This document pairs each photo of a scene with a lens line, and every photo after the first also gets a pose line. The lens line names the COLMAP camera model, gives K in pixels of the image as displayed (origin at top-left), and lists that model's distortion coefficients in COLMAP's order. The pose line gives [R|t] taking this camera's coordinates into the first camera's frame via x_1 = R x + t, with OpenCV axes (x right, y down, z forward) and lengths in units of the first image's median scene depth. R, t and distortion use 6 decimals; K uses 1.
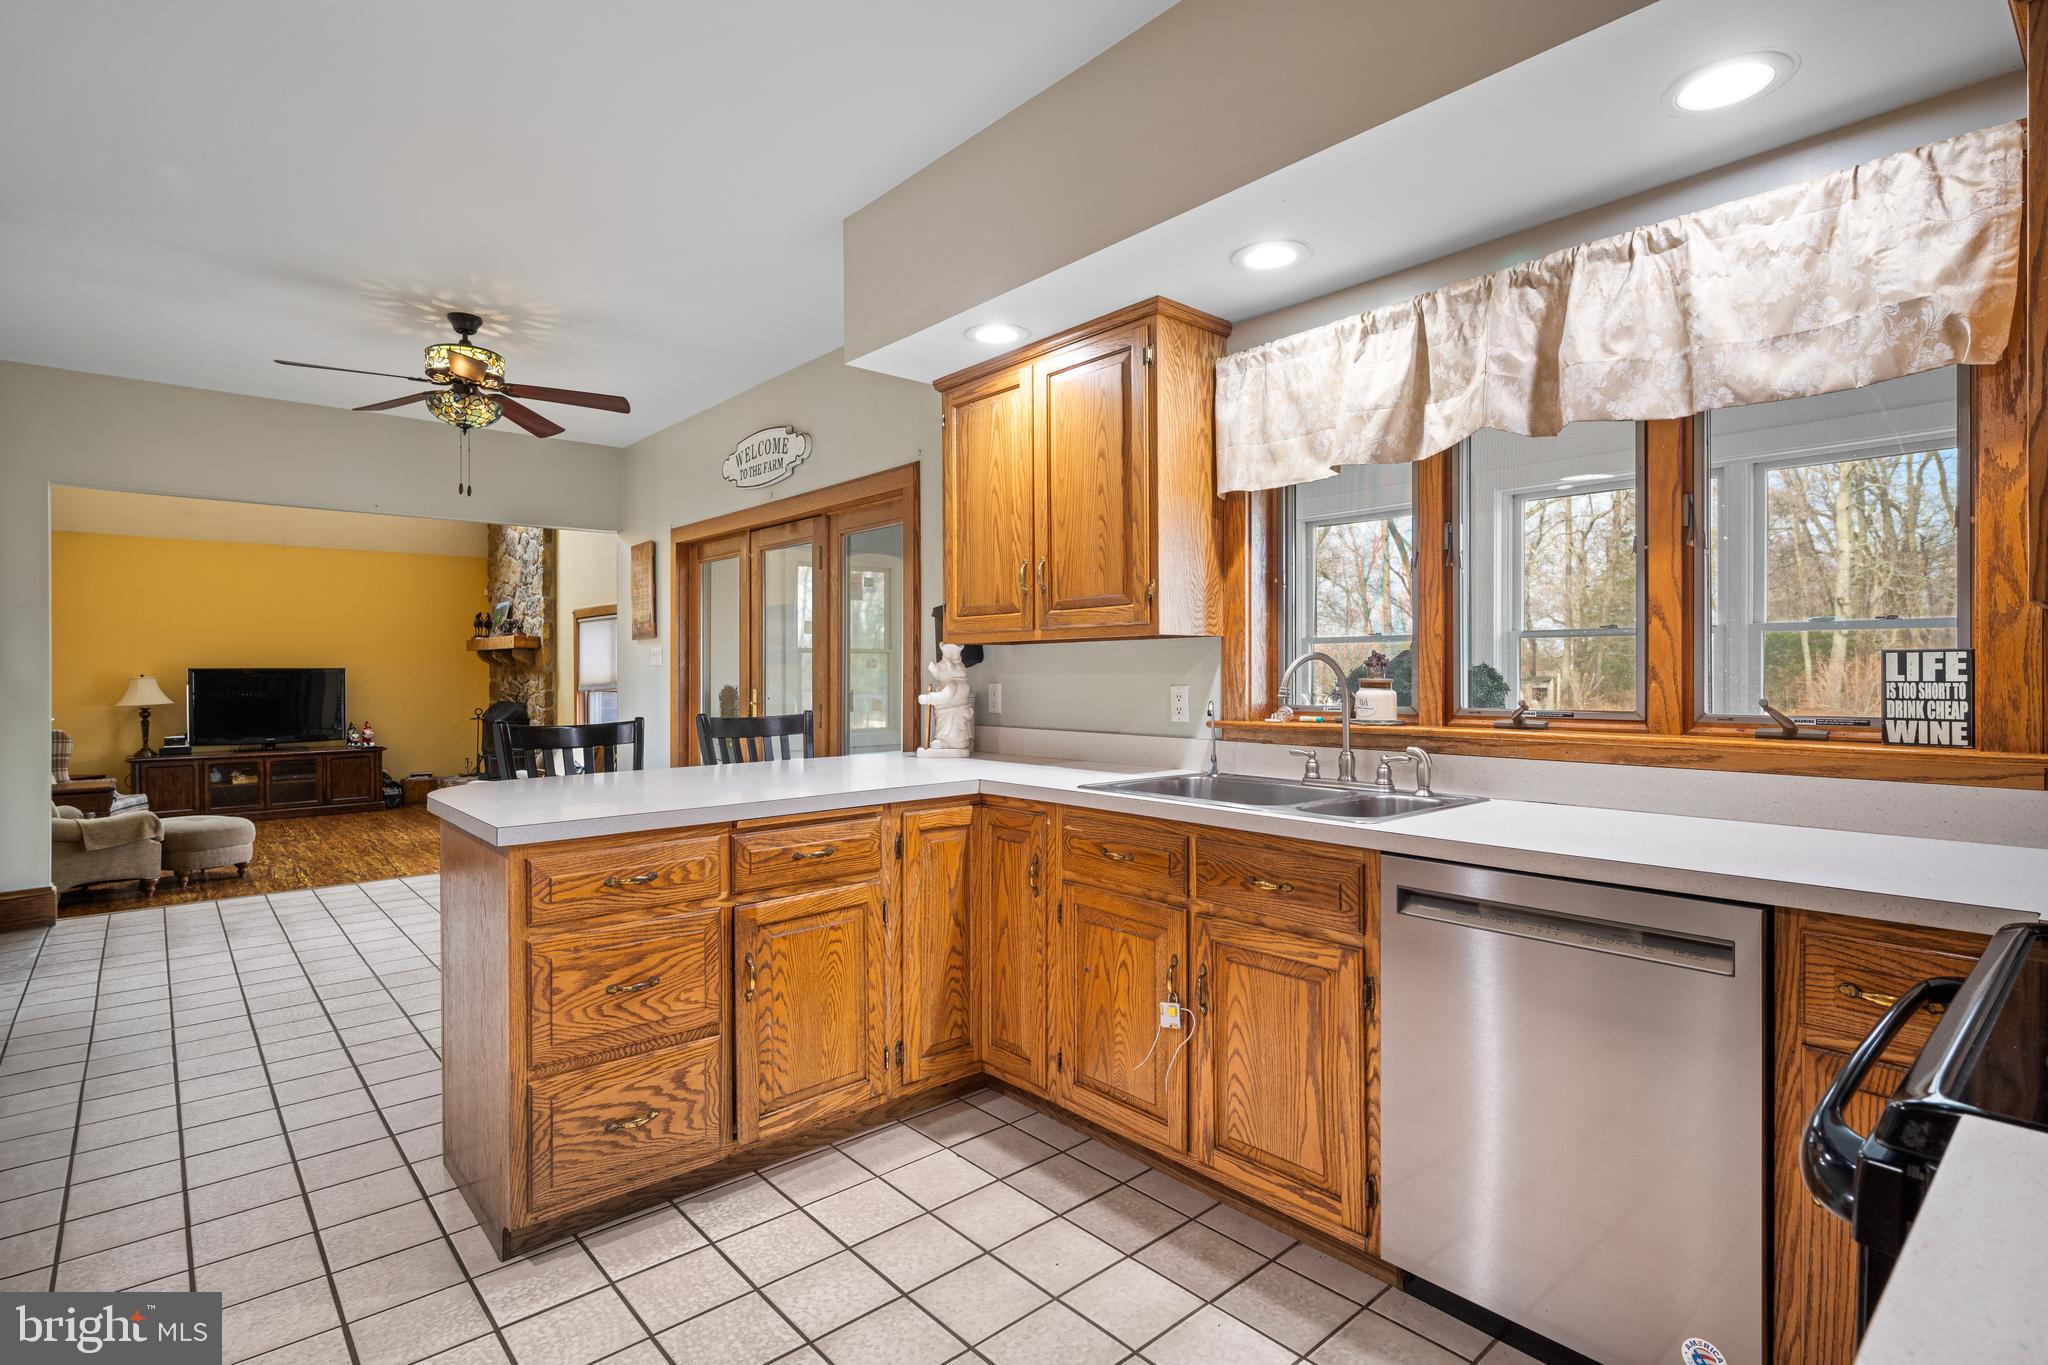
lens RADIAL K [[994.6, 0, 1022.6], [0, 994.6, 676.1], [0, 0, 1]] dist [-0.006681, -0.000829]
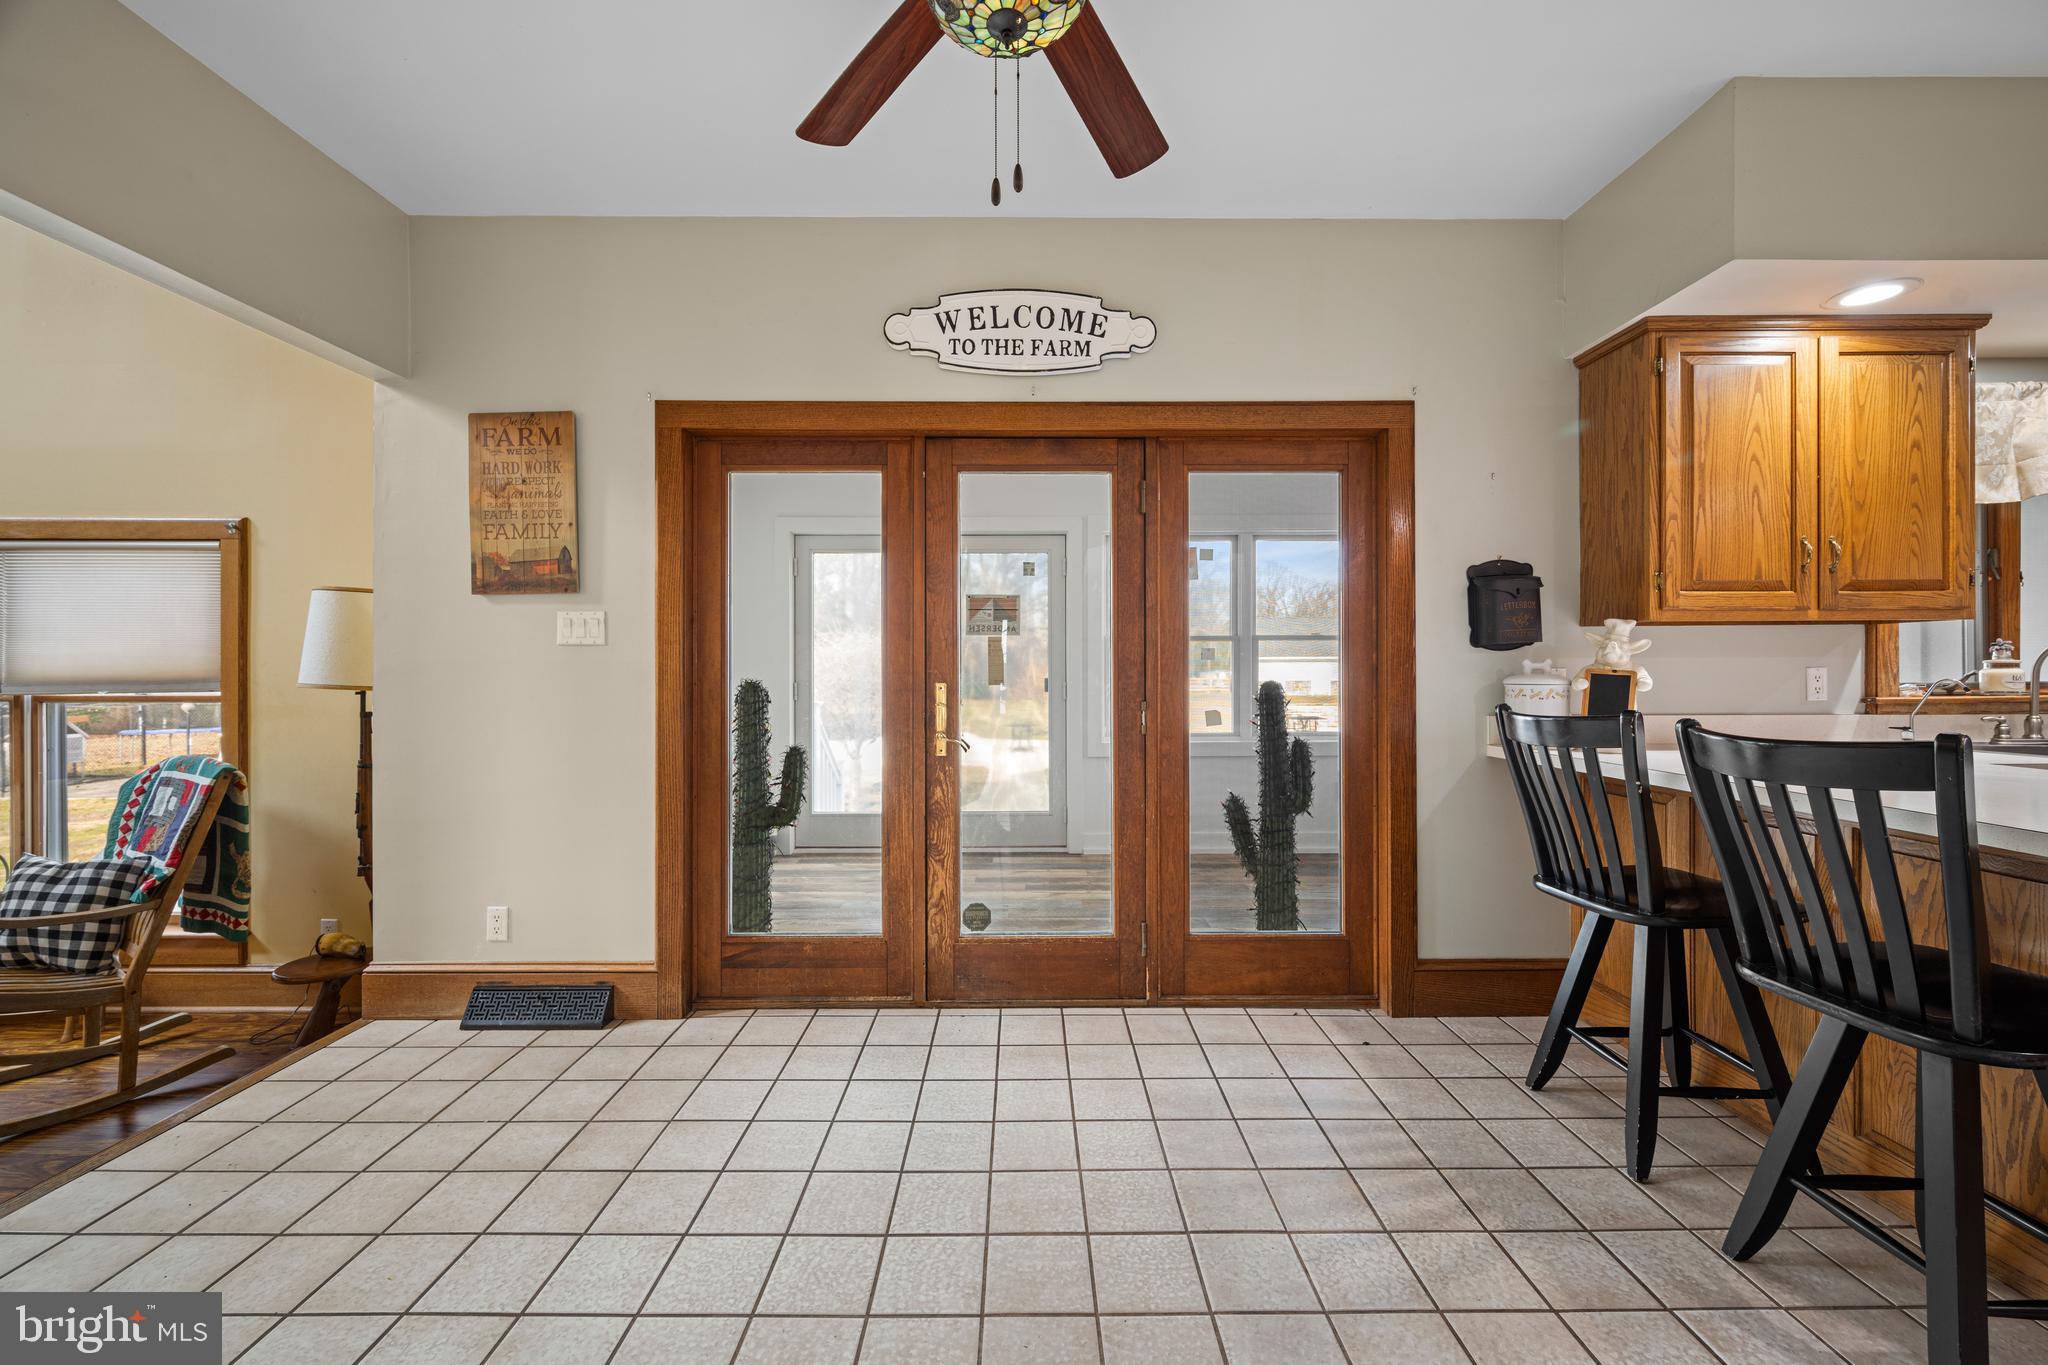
lens RADIAL K [[814.2, 0, 1025.0], [0, 814.2, 678.9], [0, 0, 1]] dist [0.000342, 0.000014]
pose [[0.654878, -0.001726, 0.755733, -1.098216], [0.005502, 0.999982, -0.002485, 0.019149], [-0.755715, 0.005785, 0.654875, 1.064372]]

** Prompt **
Copy every line of the listing above verbatim, leaving out the pictures.

** Answer box **
This document pairs each photo of a scene with a lens line, and every photo after the first also gets a pose line. The lens line names the COLMAP camera model, gives K in pixels of the image as displayed (origin at top-left), and lists that model's distortion coefficients in COLMAP's order. The pose line gives [R|t] taking this camera's coordinates into the first camera's frame via x_1 = R x + t, with OpenCV axes (x right, y down, z forward) and lengths in units of the first image's median scene depth. R, t and distortion use 6 decimals; K uses 1.
lens RADIAL K [[994.6, 0, 1022.6], [0, 994.6, 676.1], [0, 0, 1]] dist [-0.006681, -0.000829]
lens RADIAL K [[814.2, 0, 1025.0], [0, 814.2, 678.9], [0, 0, 1]] dist [0.000342, 0.000014]
pose [[0.654878, -0.001726, 0.755733, -1.098216], [0.005502, 0.999982, -0.002485, 0.019149], [-0.755715, 0.005785, 0.654875, 1.064372]]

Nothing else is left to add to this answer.